• WORK REQUIRED
Below is a block of data; give all of it again word for word.

• DATA FOR ANALYSIS

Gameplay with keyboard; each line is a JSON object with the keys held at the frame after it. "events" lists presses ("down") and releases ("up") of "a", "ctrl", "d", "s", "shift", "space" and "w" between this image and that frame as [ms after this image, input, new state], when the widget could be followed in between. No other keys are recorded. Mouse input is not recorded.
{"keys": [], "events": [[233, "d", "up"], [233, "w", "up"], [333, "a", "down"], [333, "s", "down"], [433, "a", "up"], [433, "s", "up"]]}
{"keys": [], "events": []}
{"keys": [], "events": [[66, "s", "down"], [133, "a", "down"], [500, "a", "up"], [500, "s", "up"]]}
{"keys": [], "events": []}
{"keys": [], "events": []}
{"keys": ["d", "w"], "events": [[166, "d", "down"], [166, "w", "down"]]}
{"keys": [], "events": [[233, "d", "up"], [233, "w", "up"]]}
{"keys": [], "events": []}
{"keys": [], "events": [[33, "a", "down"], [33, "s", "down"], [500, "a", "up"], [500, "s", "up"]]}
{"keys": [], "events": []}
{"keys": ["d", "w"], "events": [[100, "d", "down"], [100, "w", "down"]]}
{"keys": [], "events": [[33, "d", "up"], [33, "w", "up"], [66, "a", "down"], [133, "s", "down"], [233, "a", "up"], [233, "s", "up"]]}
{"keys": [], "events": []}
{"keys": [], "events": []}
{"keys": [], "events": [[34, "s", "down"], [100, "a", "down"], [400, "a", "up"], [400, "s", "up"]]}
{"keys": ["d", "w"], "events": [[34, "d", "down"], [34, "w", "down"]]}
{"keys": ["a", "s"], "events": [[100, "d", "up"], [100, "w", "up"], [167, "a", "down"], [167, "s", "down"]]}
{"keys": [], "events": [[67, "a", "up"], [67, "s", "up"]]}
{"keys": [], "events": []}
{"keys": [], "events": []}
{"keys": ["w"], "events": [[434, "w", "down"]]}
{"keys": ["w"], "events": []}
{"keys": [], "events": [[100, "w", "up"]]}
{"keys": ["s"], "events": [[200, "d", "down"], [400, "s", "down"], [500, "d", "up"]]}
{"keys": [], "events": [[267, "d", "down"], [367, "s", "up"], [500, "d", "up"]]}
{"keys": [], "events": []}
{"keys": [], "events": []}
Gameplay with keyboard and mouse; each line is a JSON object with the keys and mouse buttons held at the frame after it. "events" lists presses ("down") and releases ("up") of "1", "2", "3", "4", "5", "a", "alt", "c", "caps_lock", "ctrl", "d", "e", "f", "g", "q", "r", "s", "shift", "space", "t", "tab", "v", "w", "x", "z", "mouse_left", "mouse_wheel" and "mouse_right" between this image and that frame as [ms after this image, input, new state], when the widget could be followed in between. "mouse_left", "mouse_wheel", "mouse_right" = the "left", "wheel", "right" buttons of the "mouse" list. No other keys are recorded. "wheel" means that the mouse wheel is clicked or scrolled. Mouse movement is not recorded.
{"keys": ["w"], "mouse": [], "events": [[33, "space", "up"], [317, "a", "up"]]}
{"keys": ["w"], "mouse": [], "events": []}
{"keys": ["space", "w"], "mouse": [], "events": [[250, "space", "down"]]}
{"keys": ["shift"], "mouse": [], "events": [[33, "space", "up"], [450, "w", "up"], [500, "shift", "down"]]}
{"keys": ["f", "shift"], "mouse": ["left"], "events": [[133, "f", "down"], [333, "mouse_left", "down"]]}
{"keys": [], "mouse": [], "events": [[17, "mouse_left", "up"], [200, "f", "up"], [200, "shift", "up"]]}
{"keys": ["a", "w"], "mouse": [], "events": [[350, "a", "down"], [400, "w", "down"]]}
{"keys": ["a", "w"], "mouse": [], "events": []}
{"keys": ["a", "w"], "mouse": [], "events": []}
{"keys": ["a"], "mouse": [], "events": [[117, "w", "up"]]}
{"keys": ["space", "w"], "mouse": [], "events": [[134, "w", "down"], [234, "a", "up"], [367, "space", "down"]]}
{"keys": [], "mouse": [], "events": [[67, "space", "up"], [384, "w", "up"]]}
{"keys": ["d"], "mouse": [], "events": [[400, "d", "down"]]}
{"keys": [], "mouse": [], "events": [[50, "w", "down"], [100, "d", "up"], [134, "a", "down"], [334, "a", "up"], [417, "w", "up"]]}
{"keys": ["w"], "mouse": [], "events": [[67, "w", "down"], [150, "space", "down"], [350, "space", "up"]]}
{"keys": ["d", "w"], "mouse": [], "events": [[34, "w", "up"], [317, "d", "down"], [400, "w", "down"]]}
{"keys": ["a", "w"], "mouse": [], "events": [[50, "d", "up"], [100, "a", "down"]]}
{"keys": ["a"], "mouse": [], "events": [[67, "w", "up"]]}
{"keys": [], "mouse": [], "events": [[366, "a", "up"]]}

• TASK SOLUTION
Gameplay with keyboard; each line is a JSON object with the keys held at the frame after it. "events" lists presses ("down") and releases ("up") of "a", "ctrl", "d", "s", "shift", "space" and "w" between this image and that frame as [ms after this image, input, new state], when the widget could be followed in between. No other keys are recorded. Mouse input is not recorded.
{"keys": [], "events": [[233, "d", "up"], [233, "w", "up"], [333, "a", "down"], [333, "s", "down"], [433, "a", "up"], [433, "s", "up"]]}
{"keys": [], "events": []}
{"keys": [], "events": [[66, "s", "down"], [133, "a", "down"], [500, "a", "up"], [500, "s", "up"]]}
{"keys": [], "events": []}
{"keys": [], "events": []}
{"keys": ["d", "w"], "events": [[166, "d", "down"], [166, "w", "down"]]}
{"keys": [], "events": [[233, "d", "up"], [233, "w", "up"]]}
{"keys": [], "events": []}
{"keys": [], "events": [[33, "a", "down"], [33, "s", "down"], [500, "a", "up"], [500, "s", "up"]]}
{"keys": [], "events": []}
{"keys": ["d", "w"], "events": [[100, "d", "down"], [100, "w", "down"]]}
{"keys": [], "events": [[33, "d", "up"], [33, "w", "up"], [66, "a", "down"], [133, "s", "down"], [233, "a", "up"], [233, "s", "up"]]}
{"keys": [], "events": []}
{"keys": [], "events": []}
{"keys": [], "events": [[34, "s", "down"], [100, "a", "down"], [400, "a", "up"], [400, "s", "up"]]}
{"keys": ["d", "w"], "events": [[34, "d", "down"], [34, "w", "down"]]}
{"keys": ["a", "s"], "events": [[100, "d", "up"], [100, "w", "up"], [167, "a", "down"], [167, "s", "down"]]}
{"keys": [], "events": [[67, "a", "up"], [67, "s", "up"]]}
{"keys": [], "events": []}
{"keys": [], "events": []}
{"keys": ["w"], "events": [[434, "w", "down"]]}
{"keys": ["w"], "events": []}
{"keys": [], "events": [[100, "w", "up"]]}
{"keys": ["s"], "events": [[200, "d", "down"], [400, "s", "down"], [500, "d", "up"]]}
{"keys": [], "events": [[267, "d", "down"], [367, "s", "up"], [500, "d", "up"]]}
{"keys": [], "events": []}
{"keys": [], "events": []}
Gameplay with keyboard and mouse; each line is a JSON object with the keys and mouse buttons held at the frame after it. "events" lists presses ("down") and releases ("up") of "1", "2", "3", "4", "5", "a", "alt", "c", "caps_lock", "ctrl", "d", "e", "f", "g", "q", "r", "s", "shift", "space", "t", "tab", "v", "w", "x", "z", "mouse_left", "mouse_wheel" and "mouse_right" between this image and that frame as [ms after this image, input, new state], when the widget could be followed in between. "mouse_left", "mouse_wheel", "mouse_right" = the "left", "wheel", "right" buttons of the "mouse" list. No other keys are recorded. "wheel" means that the mouse wheel is clicked or scrolled. Mouse movement is not recorded.
{"keys": ["w"], "mouse": [], "events": [[33, "space", "up"], [317, "a", "up"]]}
{"keys": ["w"], "mouse": [], "events": []}
{"keys": ["space", "w"], "mouse": [], "events": [[250, "space", "down"]]}
{"keys": ["shift"], "mouse": [], "events": [[33, "space", "up"], [450, "w", "up"], [500, "shift", "down"]]}
{"keys": ["f", "shift"], "mouse": ["left"], "events": [[133, "f", "down"], [333, "mouse_left", "down"]]}
{"keys": [], "mouse": [], "events": [[17, "mouse_left", "up"], [200, "f", "up"], [200, "shift", "up"]]}
{"keys": ["a", "w"], "mouse": [], "events": [[350, "a", "down"], [400, "w", "down"]]}
{"keys": ["a", "w"], "mouse": [], "events": []}
{"keys": ["a", "w"], "mouse": [], "events": []}
{"keys": ["a"], "mouse": [], "events": [[117, "w", "up"]]}
{"keys": ["space", "w"], "mouse": [], "events": [[134, "w", "down"], [234, "a", "up"], [367, "space", "down"]]}
{"keys": [], "mouse": [], "events": [[67, "space", "up"], [384, "w", "up"]]}
{"keys": ["d"], "mouse": [], "events": [[400, "d", "down"]]}
{"keys": [], "mouse": [], "events": [[50, "w", "down"], [100, "d", "up"], [134, "a", "down"], [334, "a", "up"], [417, "w", "up"]]}
{"keys": ["w"], "mouse": [], "events": [[67, "w", "down"], [150, "space", "down"], [350, "space", "up"]]}
{"keys": ["d", "w"], "mouse": [], "events": [[34, "w", "up"], [317, "d", "down"], [400, "w", "down"]]}
{"keys": ["a", "w"], "mouse": [], "events": [[50, "d", "up"], [100, "a", "down"]]}
{"keys": ["a"], "mouse": [], "events": [[67, "w", "up"]]}
{"keys": [], "mouse": [], "events": [[366, "a", "up"]]}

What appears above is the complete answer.